**DATA EXTRACT**.
= Beginning of Section =

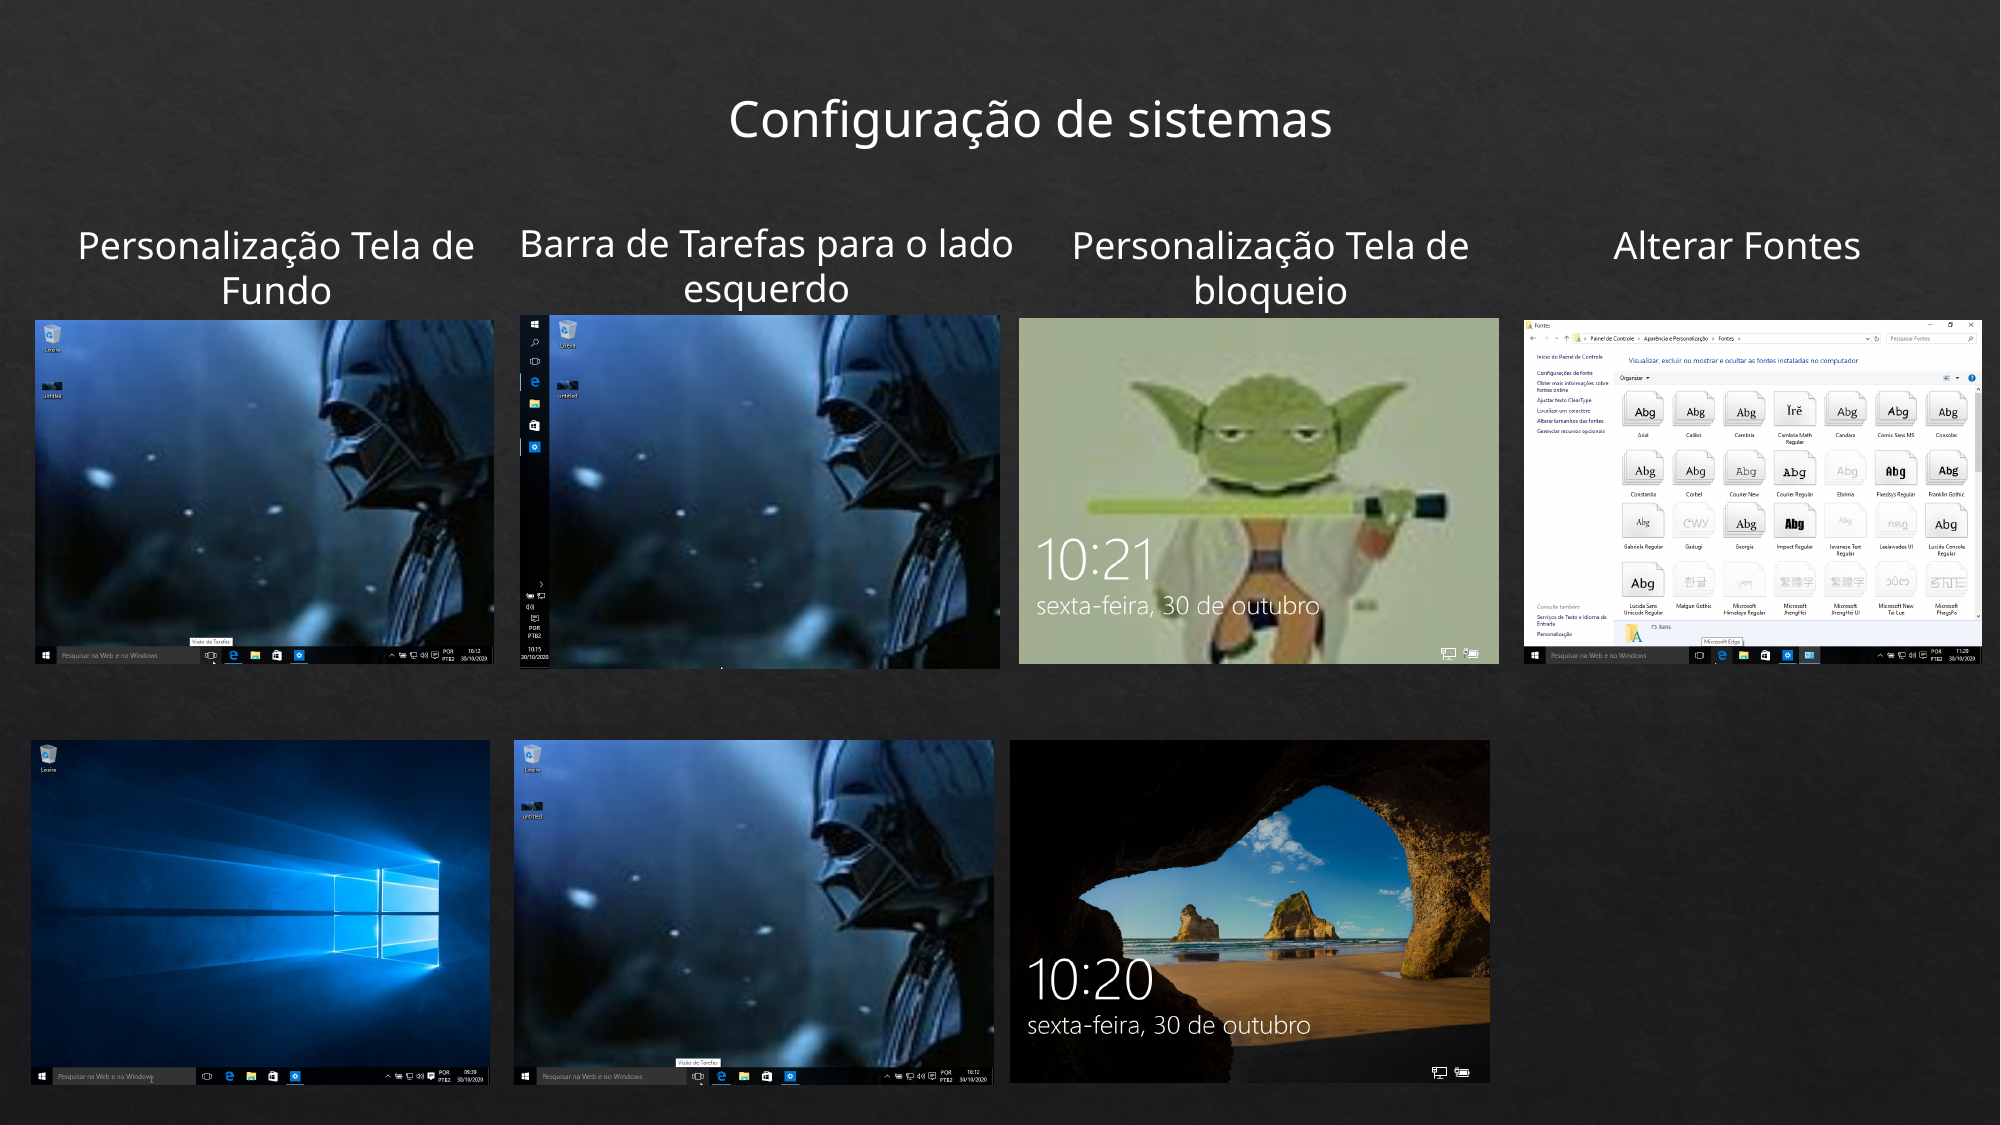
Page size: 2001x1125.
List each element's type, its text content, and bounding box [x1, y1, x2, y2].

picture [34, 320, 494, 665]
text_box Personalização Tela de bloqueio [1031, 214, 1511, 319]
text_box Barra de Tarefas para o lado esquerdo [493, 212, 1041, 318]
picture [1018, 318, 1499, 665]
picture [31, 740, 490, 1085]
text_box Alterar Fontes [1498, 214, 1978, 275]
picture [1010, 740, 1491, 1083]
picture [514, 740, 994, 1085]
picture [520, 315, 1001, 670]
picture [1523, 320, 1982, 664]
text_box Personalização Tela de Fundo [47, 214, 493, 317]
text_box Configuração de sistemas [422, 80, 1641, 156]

= End of Section =
= Beginning of Section =

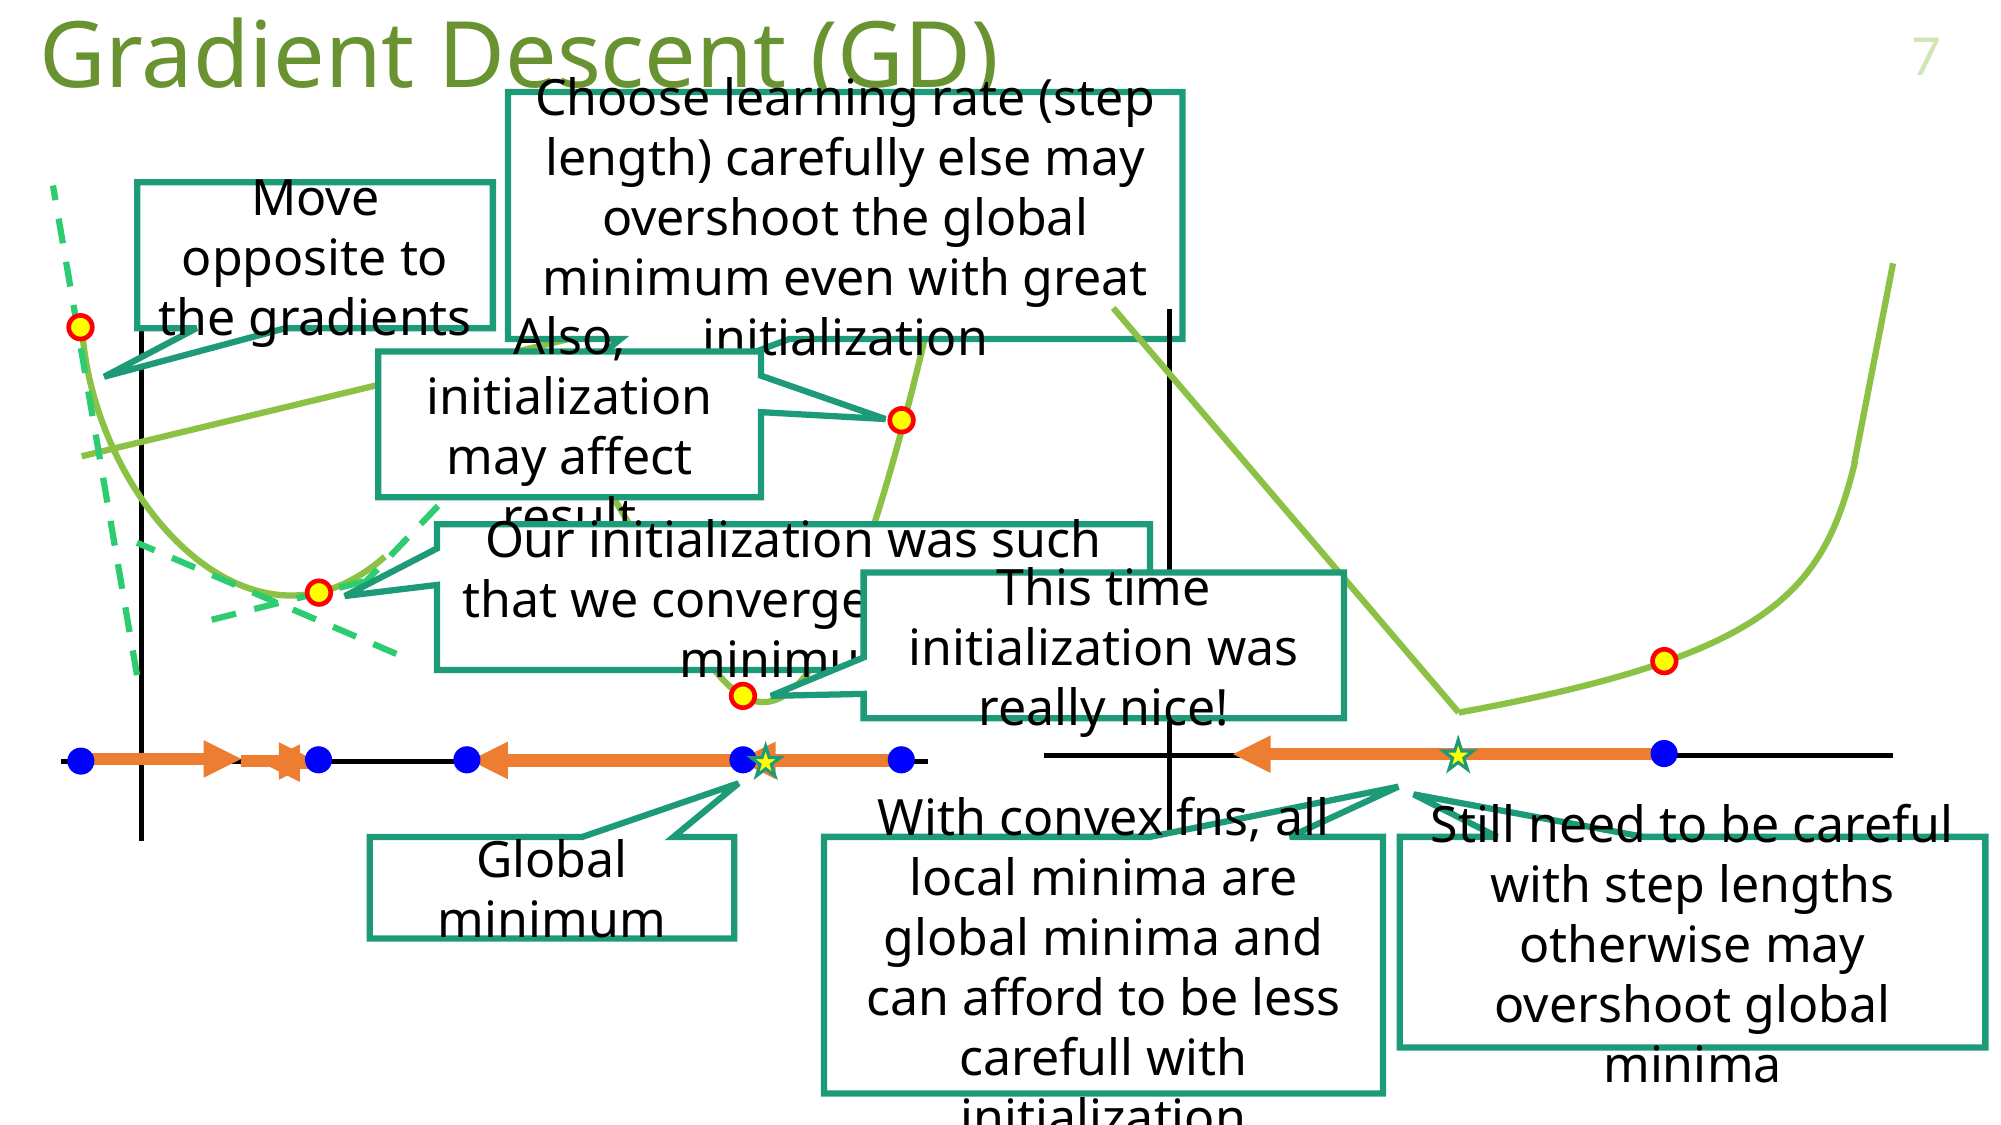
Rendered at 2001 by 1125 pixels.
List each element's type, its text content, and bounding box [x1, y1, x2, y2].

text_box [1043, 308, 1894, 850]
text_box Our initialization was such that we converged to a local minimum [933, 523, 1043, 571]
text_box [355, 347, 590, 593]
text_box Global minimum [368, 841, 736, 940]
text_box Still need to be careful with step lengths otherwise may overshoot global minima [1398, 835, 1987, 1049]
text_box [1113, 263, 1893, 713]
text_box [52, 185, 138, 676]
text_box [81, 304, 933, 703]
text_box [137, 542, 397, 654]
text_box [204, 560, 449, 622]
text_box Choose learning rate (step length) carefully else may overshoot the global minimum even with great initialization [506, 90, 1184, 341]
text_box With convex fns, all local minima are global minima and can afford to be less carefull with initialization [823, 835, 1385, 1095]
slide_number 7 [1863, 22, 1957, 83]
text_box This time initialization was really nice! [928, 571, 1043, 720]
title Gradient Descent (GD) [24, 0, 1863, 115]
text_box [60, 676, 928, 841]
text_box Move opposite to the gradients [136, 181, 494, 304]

= End of Section =

**PROMPT**. Find the line with "text_box [1043, 308, 1894, 850]" in the material above. Reproduce it and each line after it up to and including the line with "text_box [137, 542, 397, 654]".

**ANSWER BELOW**.
text_box [1043, 308, 1894, 850]
text_box Our initialization was such that we converged to a local minimum [933, 523, 1043, 571]
text_box [355, 347, 590, 593]
text_box Global minimum [368, 841, 736, 940]
text_box Still need to be careful with step lengths otherwise may overshoot global minima [1398, 835, 1987, 1049]
text_box [1113, 263, 1893, 713]
text_box [52, 185, 138, 676]
text_box [81, 304, 933, 703]
text_box [137, 542, 397, 654]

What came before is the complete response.